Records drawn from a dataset
---

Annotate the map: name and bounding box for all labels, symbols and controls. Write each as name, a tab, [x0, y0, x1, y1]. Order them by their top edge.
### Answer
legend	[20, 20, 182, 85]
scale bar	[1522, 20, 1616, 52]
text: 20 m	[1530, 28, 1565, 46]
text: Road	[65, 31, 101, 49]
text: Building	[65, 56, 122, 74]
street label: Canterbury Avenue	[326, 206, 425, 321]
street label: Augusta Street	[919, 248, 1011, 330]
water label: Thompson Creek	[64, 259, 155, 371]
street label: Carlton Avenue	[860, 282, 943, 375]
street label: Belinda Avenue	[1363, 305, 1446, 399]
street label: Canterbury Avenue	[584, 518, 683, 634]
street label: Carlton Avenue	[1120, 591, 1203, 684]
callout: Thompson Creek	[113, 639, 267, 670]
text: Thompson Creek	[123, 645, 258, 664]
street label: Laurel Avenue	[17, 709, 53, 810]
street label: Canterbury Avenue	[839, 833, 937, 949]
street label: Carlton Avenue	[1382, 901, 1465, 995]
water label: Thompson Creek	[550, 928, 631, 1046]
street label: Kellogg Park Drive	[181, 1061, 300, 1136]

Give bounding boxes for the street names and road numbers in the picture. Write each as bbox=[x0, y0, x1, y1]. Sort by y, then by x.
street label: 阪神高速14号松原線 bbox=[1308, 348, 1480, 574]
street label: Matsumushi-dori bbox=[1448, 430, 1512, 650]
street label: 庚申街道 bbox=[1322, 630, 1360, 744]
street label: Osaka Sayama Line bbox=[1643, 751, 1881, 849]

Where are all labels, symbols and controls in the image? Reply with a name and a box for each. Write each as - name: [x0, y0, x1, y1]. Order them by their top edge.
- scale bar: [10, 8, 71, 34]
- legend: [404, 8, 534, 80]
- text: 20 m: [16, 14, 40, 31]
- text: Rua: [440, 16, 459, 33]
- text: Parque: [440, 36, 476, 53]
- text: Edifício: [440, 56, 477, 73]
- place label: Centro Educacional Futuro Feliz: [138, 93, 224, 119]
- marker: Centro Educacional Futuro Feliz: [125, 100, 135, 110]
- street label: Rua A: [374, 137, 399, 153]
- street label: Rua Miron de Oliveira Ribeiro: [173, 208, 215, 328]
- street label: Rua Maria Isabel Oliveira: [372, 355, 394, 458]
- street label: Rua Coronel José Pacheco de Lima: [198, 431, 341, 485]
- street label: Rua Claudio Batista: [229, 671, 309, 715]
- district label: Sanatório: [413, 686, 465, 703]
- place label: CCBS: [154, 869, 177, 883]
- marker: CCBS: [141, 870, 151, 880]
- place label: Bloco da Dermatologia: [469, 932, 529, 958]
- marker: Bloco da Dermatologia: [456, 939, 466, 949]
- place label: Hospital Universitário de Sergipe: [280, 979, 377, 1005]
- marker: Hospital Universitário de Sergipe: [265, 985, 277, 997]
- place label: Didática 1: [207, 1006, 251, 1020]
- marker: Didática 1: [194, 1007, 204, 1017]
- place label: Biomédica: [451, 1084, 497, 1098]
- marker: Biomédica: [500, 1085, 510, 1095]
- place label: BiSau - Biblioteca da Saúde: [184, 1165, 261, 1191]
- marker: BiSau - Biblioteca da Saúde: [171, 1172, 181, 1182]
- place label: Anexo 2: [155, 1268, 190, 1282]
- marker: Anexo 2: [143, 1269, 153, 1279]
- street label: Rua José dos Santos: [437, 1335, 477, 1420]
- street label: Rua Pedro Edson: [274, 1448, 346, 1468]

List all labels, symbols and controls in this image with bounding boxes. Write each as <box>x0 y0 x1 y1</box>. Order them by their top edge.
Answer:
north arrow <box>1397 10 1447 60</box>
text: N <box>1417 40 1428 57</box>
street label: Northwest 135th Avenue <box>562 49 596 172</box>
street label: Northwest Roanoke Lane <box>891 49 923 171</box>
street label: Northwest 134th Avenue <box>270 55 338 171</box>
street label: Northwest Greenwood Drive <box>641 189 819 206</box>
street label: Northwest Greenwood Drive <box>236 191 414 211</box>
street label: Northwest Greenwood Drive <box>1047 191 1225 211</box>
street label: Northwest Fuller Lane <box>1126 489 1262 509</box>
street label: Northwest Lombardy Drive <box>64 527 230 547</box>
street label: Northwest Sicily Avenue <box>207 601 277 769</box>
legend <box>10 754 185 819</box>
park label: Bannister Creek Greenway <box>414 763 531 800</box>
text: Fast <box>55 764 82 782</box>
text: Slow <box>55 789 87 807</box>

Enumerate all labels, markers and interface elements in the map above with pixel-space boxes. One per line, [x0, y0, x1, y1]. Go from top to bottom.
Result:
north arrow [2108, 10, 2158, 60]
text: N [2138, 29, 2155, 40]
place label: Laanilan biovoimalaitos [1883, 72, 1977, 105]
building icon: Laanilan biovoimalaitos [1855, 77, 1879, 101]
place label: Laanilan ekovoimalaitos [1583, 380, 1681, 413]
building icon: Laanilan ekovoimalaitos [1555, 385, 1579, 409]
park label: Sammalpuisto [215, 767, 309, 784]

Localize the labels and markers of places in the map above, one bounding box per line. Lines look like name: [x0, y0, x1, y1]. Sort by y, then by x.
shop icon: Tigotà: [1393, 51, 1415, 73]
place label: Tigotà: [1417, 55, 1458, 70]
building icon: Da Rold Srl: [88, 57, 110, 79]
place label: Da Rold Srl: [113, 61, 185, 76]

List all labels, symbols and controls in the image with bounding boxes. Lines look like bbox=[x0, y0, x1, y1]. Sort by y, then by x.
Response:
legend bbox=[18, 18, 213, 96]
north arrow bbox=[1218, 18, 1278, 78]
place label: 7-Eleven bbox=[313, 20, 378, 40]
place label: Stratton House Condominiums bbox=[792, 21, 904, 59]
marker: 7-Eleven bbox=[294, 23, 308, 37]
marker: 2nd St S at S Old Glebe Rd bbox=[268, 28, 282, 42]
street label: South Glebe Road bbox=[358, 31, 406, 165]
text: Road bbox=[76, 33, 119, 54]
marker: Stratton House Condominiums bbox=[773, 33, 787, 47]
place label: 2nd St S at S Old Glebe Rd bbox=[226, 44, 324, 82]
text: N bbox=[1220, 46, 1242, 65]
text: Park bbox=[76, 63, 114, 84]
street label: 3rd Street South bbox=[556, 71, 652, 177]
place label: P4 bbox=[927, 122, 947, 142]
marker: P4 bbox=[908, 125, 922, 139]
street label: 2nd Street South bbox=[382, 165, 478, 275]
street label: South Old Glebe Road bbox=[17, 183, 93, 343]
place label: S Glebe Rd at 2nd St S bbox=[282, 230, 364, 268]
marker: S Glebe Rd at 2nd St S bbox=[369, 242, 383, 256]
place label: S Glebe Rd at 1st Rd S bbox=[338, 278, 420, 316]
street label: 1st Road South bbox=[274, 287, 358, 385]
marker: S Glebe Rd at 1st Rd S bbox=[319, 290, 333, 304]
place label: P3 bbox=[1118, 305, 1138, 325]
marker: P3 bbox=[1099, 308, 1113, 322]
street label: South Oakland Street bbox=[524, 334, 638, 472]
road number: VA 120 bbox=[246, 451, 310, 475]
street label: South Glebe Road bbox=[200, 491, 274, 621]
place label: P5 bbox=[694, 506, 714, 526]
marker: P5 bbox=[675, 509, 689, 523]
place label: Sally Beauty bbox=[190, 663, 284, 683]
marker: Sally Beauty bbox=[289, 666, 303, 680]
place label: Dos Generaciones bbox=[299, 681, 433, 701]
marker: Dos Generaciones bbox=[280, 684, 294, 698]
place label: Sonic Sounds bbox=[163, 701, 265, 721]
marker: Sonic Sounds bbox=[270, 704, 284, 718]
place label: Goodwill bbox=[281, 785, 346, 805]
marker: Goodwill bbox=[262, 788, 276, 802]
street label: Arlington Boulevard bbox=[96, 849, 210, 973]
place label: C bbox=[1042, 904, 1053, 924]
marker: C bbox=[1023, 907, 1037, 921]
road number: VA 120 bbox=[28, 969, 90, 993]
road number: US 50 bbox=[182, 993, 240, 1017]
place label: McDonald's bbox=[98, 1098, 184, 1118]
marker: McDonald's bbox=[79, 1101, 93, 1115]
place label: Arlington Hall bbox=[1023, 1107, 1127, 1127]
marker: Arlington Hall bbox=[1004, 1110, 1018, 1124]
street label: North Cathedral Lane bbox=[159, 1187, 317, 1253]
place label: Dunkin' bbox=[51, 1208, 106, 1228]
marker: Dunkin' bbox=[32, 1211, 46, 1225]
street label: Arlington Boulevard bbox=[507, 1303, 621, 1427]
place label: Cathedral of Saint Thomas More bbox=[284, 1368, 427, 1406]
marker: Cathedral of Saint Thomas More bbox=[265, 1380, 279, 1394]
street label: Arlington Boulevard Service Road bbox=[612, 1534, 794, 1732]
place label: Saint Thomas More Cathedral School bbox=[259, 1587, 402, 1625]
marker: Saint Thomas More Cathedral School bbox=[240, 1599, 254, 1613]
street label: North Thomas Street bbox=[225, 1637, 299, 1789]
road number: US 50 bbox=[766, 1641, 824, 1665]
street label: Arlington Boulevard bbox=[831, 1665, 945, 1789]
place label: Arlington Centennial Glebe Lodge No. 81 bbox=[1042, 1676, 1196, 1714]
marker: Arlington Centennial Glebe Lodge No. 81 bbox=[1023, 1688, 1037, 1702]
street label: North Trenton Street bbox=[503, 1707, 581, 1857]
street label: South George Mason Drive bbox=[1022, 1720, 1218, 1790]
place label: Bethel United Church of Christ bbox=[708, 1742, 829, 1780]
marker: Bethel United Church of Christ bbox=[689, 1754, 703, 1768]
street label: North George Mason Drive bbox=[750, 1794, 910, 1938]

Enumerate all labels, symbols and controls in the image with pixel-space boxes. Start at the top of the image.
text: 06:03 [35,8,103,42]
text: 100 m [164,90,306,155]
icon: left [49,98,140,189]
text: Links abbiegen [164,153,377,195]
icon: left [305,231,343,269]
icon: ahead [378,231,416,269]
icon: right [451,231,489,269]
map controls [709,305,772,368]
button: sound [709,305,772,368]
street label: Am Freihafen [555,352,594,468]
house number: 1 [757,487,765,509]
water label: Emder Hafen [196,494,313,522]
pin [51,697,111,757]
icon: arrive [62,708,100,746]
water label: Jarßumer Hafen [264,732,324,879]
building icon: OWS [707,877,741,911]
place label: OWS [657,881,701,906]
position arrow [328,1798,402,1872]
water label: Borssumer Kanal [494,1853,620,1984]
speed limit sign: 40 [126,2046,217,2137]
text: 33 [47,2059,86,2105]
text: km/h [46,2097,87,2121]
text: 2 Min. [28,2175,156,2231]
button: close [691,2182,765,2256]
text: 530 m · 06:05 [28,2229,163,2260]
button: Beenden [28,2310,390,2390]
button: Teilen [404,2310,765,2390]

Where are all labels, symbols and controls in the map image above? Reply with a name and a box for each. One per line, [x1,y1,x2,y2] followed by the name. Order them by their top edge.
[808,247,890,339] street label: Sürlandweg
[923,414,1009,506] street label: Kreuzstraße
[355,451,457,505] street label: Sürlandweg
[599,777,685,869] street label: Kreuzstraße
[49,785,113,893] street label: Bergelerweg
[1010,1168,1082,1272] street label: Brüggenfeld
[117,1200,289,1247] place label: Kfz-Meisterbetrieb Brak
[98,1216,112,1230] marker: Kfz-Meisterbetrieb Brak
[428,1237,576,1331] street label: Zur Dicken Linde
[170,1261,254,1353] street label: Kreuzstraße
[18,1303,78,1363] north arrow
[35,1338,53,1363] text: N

---

PROMPT
The lines above that hold the word "Sergipe" should be found and copied out.

SOLUTION BELOW
- place label: Hospital Universitário de Sergipe: [280, 979, 377, 1005]
- marker: Hospital Universitário de Sergipe: [265, 985, 277, 997]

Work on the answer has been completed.